Exercise goal: Reproduce the policy brief on New Jersey's TEACHNJ teacher evaluation law word for word, in full.

Exercise passage:
Policy Brief: DougLarkin&JosephOluwole-OpportunityCostPolicyBrief
Dr. Douglas Larkin
Dept. of Secondary & Special Education
Montclair State University
Dr. Joseph O. Oluwole,
Dept. of Counseling and Educational
Leadership, Montclair State University
In 2012, the New Jersey State Legislature passed and the Governor signed into law the Teacher Effectiveness and Accountability for the Children of New Jersey (TEACHNJ) Act. This brief examines the following questions about the impact of this law:
- What is the effect of intensifying the teacher evaluation process on the time necessary for administrators to conduct observations in accordance with the new teacher evaluation regulations in New Jersey?
- In what ways do the demands of the new teacher evaluation system impact various types of school districts, and does this impact ameliorate or magnify existing inequities?
We ﬁnd the following:
On average, the minimum amount of time dedicated solely to classroom observations will increase by over 35%. It is likely that the other time requirements for compliance with the new evaluation system, such as pre- and post-conferences, observation write-ups, and scheduling will increase correspondingly.
The new evaluation system is highly sensitive to existing faculty-to-administrator ratios, and a tremendous range of these ratios exists in New Jersey school districts across all operating types, sizes, and District Factor Groups. There is clear evidence that a greater burden is placed on districts with high faculty-to-administrator ratios by the TEACHNJ observation regulations. There is a weak correlation between per-pupil expenditures and faculty-to-administrator ratios.

Supplied information:
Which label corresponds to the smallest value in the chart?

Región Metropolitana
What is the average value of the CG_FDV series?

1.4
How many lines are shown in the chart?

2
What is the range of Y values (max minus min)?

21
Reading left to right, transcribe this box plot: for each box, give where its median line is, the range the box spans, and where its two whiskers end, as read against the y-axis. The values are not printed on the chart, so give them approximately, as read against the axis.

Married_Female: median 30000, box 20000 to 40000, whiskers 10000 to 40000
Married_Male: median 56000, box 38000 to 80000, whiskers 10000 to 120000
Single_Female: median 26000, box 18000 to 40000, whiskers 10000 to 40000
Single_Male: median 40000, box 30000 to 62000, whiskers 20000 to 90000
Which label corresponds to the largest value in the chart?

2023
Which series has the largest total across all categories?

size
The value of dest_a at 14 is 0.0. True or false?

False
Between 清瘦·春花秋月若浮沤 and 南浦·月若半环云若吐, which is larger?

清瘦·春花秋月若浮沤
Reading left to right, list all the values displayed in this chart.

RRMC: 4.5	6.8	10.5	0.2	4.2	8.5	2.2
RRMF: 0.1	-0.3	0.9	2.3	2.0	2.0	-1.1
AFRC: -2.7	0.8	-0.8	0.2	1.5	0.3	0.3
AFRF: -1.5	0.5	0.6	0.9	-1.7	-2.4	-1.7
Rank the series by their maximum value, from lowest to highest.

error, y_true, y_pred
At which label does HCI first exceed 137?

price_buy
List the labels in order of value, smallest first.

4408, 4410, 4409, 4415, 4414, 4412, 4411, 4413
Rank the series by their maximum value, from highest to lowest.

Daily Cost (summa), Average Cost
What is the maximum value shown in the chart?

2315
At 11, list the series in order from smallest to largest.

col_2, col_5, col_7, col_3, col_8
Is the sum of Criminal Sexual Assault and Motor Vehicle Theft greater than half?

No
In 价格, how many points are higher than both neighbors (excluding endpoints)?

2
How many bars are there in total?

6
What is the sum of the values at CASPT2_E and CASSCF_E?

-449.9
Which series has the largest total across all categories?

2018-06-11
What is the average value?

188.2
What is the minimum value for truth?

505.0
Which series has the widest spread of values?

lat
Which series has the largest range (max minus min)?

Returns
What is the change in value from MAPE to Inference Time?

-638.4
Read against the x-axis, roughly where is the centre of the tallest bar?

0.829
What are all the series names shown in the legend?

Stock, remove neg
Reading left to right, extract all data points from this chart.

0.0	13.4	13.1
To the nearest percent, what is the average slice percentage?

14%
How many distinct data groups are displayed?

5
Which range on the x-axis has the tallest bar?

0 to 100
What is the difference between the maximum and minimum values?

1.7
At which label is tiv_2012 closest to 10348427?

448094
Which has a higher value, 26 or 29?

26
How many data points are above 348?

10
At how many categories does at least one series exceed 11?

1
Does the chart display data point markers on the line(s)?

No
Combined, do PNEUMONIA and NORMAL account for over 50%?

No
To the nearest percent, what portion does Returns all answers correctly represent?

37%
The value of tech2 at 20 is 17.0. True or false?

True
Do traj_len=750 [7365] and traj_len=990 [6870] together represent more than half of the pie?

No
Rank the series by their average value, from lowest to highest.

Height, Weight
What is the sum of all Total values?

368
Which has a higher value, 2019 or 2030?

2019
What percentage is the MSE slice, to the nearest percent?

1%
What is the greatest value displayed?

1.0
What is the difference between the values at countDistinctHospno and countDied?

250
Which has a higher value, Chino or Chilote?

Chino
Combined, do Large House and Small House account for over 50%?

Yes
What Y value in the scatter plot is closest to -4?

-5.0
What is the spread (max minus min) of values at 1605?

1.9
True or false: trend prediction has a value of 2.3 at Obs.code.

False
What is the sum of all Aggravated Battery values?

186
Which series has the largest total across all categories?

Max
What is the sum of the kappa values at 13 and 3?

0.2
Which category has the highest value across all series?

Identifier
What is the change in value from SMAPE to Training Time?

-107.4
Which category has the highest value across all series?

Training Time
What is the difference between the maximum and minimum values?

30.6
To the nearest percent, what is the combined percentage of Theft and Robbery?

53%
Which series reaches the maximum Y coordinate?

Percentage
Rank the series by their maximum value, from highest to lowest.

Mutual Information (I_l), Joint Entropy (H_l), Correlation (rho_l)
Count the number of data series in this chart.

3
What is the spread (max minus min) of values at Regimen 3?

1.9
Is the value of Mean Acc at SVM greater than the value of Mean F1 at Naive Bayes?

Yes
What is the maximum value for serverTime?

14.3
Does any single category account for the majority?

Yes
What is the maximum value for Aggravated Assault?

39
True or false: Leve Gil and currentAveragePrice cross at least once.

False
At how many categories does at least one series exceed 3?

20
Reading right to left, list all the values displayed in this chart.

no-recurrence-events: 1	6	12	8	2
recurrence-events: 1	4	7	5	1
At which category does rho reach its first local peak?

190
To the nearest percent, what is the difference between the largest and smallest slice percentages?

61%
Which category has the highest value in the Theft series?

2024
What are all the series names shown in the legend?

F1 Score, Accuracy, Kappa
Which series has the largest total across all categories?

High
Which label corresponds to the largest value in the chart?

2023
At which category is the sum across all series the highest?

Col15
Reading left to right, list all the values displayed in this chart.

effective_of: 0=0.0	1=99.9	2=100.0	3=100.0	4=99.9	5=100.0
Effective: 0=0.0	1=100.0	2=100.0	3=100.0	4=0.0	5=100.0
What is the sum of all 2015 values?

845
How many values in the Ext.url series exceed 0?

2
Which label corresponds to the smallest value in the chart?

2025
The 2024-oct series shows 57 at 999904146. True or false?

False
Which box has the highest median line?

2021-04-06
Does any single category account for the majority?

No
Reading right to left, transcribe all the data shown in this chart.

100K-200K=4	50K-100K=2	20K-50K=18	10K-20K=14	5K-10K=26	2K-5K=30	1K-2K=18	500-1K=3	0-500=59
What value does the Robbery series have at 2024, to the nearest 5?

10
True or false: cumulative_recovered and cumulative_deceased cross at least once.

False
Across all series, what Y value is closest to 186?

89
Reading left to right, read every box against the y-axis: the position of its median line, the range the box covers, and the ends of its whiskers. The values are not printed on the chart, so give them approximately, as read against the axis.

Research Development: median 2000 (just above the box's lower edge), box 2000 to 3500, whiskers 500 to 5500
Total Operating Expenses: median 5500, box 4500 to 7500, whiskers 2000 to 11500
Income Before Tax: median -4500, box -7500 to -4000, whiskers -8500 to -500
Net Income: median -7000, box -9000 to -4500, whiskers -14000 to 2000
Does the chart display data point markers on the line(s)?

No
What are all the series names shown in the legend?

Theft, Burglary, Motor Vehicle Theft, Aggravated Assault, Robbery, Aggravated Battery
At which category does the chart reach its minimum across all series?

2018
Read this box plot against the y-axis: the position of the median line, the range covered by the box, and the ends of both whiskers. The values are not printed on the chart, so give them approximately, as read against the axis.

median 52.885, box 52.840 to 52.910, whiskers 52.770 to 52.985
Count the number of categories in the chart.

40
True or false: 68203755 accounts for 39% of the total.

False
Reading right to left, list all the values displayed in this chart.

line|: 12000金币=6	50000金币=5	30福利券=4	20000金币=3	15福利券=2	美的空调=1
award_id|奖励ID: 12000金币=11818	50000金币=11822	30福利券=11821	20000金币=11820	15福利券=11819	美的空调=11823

Response to the task:
Policy Brief: DougLarkin&JosephOluwole-OpportunityCostPolicyBrief
Dr. Douglas Larkin
Dept. of Secondary & Special Education
Montclair State University
Dr. Joseph O. Oluwole,
Dept. of Counseling and Educational
Leadership, Montclair State University
In 2012, the New Jersey State Legislature passed and the Governor signed into law the Teacher Effectiveness and Accountability for the Children of New Jersey (TEACHNJ) Act. This brief examines the following questions about the impact of this law:
- What is the effect of intensifying the teacher evaluation process on the time necessary for administrators to conduct observations in accordance with the new teacher evaluation regulations in New Jersey?
- In what ways do the demands of the new teacher evaluation system impact various types of school districts, and does this impact ameliorate or magnify existing inequities?
We ﬁnd the following:
On average, the minimum amount of time dedicated solely to classroom observations will increase by over 35%. It is likely that the other time requirements for compliance with the new evaluation system, such as pre- and post-conferences, observation write-ups, and scheduling will increase correspondingly.
The new evaluation system is highly sensitive to existing faculty-to-administrator ratios, and a tremendous range of these ratios exists in New Jersey school districts across all operating types, sizes, and District Factor Groups. There is clear evidence that a greater burden is placed on districts with high faculty-to-administrator ratios by the TEACHNJ observation regulations. There is a weak correlation between per-pupil expenditures and faculty-to-administrator ratios.